Parabéns,muitos parabéns,acabei de ler esta magnífica crónica da conquista dos Himalaias,estou emocionada c/seu relato mas muito feliz por si.Que bom ter a companhia de + três desde já "grandes amigos"pois essas aventuras que passam juntos,ficaram para sempre na vossa
memória.João,não sei que lhe diga mais pois as minhas palavras não são nada comparadas a tudo aquilo que nos tem enviado.Continuação de uma muito boa viagem ,com grandes e boas recordações.
Um grande abraço do Luis(ele é preguiçoso para lhe escrever mas imprime todos os relatos para ler c/atenção quando estiver aposentado.
Muitos beijinhos e um grande abraço da amiga de sempre.
São

7:26 da manhã  
Anonymous Anónimo said...

Sparrow,

Que aventura! À Cotovia dava-lhe o pifo com tanta altura. Consegues respirar? Faz movimentos lentos pra economizar oxigenio.
Ainda bem que encontraste esses hermanos. Para alem das admiraveis descrições, fiquei a pensar na sopinha.

Vou pedir à minha prima "Felosa dos Himalais" (é um passaro, ha ha ha) para ir olhando por ti. O seu nome não é muito credivel mas confia. Se vires algo a voar sobre o teu grupo insistentemente - é ela!

vai em frente grande pirata bicicleteiro.

cotovia

9:37 da manhã  
Anonymous Anónimo said...

Hey, Joshua!

Não sei que diga... passei, como de costume, para deixar um abraço em diferido. A fasquia está demasiado alta para conseguir comentar o que quer que seja. É como se a dificuldade de respiração daí, tambem se sentisse no fólego necessário para teclar.

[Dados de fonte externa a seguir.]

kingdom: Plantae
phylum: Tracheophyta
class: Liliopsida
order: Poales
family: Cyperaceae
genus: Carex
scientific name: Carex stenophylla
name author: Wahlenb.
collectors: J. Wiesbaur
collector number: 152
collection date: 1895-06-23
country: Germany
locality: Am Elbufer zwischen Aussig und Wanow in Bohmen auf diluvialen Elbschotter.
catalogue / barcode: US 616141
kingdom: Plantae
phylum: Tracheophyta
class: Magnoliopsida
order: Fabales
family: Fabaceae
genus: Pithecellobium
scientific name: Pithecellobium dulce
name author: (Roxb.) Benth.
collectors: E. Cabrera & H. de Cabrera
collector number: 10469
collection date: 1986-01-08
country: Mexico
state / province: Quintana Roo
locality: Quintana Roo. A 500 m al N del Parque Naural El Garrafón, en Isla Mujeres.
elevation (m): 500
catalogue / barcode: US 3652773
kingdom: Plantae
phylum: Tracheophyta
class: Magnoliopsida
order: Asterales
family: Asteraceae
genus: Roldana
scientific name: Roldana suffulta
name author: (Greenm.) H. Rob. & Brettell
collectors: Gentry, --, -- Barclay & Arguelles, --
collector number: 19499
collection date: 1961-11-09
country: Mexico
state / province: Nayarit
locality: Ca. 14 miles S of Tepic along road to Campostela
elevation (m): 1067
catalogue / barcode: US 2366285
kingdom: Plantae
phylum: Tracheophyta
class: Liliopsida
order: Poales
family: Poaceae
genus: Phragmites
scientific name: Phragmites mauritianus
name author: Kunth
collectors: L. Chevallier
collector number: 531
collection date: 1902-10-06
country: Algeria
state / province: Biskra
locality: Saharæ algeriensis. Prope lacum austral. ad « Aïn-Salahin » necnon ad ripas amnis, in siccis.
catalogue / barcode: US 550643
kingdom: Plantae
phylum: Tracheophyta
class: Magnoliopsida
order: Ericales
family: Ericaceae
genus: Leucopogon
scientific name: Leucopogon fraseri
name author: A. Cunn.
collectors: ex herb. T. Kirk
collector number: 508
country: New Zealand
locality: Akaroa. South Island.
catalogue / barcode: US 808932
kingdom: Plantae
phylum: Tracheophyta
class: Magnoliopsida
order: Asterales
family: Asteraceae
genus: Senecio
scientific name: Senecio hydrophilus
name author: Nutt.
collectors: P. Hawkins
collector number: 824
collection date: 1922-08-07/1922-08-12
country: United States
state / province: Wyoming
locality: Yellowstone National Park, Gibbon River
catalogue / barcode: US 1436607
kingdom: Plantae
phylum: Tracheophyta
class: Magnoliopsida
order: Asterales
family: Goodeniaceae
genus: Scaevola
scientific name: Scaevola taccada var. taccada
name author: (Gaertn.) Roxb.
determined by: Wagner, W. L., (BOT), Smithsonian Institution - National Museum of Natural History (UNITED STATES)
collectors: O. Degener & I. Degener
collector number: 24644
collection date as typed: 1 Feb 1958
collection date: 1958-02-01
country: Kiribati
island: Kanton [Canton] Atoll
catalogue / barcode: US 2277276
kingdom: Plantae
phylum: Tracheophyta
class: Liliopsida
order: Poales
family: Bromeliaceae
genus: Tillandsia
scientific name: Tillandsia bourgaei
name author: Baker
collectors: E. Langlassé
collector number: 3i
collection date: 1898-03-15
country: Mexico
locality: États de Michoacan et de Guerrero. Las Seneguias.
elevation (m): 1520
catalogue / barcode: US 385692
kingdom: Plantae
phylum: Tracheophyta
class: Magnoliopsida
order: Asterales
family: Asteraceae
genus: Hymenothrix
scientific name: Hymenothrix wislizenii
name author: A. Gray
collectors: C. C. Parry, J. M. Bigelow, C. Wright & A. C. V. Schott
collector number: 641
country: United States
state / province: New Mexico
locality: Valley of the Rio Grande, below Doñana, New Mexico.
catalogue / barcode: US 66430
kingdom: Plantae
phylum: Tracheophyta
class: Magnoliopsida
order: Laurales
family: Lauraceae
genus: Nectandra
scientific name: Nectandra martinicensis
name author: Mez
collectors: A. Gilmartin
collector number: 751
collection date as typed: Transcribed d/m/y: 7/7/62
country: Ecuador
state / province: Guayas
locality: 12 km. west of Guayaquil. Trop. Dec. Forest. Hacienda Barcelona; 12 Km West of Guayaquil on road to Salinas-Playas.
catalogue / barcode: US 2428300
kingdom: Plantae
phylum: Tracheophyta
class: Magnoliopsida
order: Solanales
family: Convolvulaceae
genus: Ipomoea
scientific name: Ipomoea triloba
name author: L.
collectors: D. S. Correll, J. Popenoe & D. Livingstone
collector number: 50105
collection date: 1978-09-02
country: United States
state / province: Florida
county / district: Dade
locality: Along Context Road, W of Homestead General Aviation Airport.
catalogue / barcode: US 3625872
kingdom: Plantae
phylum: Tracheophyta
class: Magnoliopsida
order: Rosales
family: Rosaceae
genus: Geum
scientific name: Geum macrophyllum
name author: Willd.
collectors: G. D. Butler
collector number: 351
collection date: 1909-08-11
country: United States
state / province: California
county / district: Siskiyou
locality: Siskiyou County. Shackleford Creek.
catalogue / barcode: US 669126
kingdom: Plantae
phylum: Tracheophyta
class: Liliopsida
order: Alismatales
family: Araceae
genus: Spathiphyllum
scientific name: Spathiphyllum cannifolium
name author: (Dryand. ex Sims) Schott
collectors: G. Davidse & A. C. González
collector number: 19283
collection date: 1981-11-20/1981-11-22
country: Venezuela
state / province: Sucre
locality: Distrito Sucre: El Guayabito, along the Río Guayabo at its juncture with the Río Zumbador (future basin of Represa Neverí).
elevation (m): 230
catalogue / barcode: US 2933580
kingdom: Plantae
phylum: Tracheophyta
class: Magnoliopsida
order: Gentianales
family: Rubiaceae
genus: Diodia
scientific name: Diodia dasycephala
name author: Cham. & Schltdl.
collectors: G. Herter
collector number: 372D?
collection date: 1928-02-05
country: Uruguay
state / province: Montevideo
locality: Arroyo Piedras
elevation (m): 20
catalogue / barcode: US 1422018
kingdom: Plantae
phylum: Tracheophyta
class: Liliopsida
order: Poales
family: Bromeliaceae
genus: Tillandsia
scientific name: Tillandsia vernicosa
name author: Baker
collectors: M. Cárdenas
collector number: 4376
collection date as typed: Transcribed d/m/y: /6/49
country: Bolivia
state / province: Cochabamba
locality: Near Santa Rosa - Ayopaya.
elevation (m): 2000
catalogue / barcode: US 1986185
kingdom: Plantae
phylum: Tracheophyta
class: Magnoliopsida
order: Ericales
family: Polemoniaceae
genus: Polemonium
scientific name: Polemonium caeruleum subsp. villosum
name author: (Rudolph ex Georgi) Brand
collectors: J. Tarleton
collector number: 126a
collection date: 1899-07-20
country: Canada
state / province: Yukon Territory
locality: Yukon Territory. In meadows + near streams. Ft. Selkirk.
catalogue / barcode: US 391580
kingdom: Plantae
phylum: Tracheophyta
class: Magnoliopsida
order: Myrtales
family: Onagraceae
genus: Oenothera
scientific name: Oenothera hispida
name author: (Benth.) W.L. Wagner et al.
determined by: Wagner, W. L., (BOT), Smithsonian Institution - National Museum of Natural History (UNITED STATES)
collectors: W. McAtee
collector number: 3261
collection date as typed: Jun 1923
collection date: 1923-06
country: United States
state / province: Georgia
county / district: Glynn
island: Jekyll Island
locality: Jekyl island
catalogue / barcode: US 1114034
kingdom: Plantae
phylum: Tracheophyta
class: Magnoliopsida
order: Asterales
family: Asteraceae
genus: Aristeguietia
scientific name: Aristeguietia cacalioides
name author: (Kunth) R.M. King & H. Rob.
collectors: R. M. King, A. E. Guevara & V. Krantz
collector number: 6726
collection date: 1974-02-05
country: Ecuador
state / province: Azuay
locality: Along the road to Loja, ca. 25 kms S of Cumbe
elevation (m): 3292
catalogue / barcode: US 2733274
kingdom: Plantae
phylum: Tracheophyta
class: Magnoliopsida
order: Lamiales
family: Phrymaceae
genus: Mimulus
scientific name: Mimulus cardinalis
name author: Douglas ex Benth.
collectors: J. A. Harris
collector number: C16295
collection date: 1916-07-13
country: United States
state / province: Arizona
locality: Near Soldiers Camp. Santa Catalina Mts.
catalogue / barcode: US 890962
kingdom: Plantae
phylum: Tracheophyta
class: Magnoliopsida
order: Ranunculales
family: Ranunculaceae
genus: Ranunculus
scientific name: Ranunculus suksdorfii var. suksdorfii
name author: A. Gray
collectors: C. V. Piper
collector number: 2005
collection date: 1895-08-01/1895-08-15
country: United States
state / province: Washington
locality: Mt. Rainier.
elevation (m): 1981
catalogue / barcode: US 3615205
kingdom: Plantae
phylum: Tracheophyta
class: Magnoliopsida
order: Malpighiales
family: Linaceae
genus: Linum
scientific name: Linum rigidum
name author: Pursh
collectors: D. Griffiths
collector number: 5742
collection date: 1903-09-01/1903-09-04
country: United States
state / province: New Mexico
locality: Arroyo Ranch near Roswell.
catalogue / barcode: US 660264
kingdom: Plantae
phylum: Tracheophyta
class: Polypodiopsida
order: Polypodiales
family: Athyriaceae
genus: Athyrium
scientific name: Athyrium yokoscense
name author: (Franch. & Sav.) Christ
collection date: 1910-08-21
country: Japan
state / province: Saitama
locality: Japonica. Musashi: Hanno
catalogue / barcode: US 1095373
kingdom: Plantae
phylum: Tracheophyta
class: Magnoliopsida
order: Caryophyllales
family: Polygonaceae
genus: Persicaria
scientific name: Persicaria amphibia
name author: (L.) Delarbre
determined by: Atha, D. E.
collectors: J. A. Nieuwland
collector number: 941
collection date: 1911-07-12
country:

um abraço dos grandes, da Casa Azul

p.s. cuidado com as descidas em prancha, ao lusco-fusco.

2:59 da manhã  
Anonymous Anónimo said...

que dizer dessas altitudes que fazem vertigens a quem está à cota 800? por aqui vamos seguindo as tuas aventuras. até agora so ainda não vislumbrámos as belezas himalaianas que o nosso velho camões descobriu mais a sul. força nesses pedais que a corrente vai aguentar. um abraço vibrante da familia dos amantes.

6:47 da tarde  
Anonymous Anónimo said...

Querido João,

depois de mais de duas semanas na praia na Ericeira (cota 0 !!) sem ver e-mails (que sabe até muito bem de vez em quando!) e sem ver teu blog (o que me deixava curiosa a pensar onde estarias e como estarias), soube-me bem ligar o computador e , além de trabalho, ter tanta fotografia nova e tanto avanço na viagem! Parabéns por estares nos Himalaias e pela cota dos 5000 m! As fotografias fantásticas e os teus relatos continuam a levar-nos contigo por essas paragens! E que bonita paisagem! Ainda bem que tiveste companhia, de vez em quando deve saber-te bem! Muitas beijocas!

10:11 da manhã  
Blogger Gato said...

que paisagens!
que grande viagem!
Parabéns!
já agora uma dica: para a próxima leva alguns elos de ligação para a corrente e reduzirás em muito o tempo de reparação. :))
abraço

8:21 da manhã  
Anonymous Anónimo said...

Ola João
A tua bicicleta já deve acusar algum cança -so mas o dono parece que não sempre com boa disposição para nos contar o que vai vendo.
Acho que te sentes feliz.
Beijos da amiga

Setembrina Figueira

7:00 da manhã  
Anonymous Anónimo said...

Olá amigo João, dou-te desde já os parabéns por tão bonita viagem! boa sorte! saudações e energias do deserto do Saara!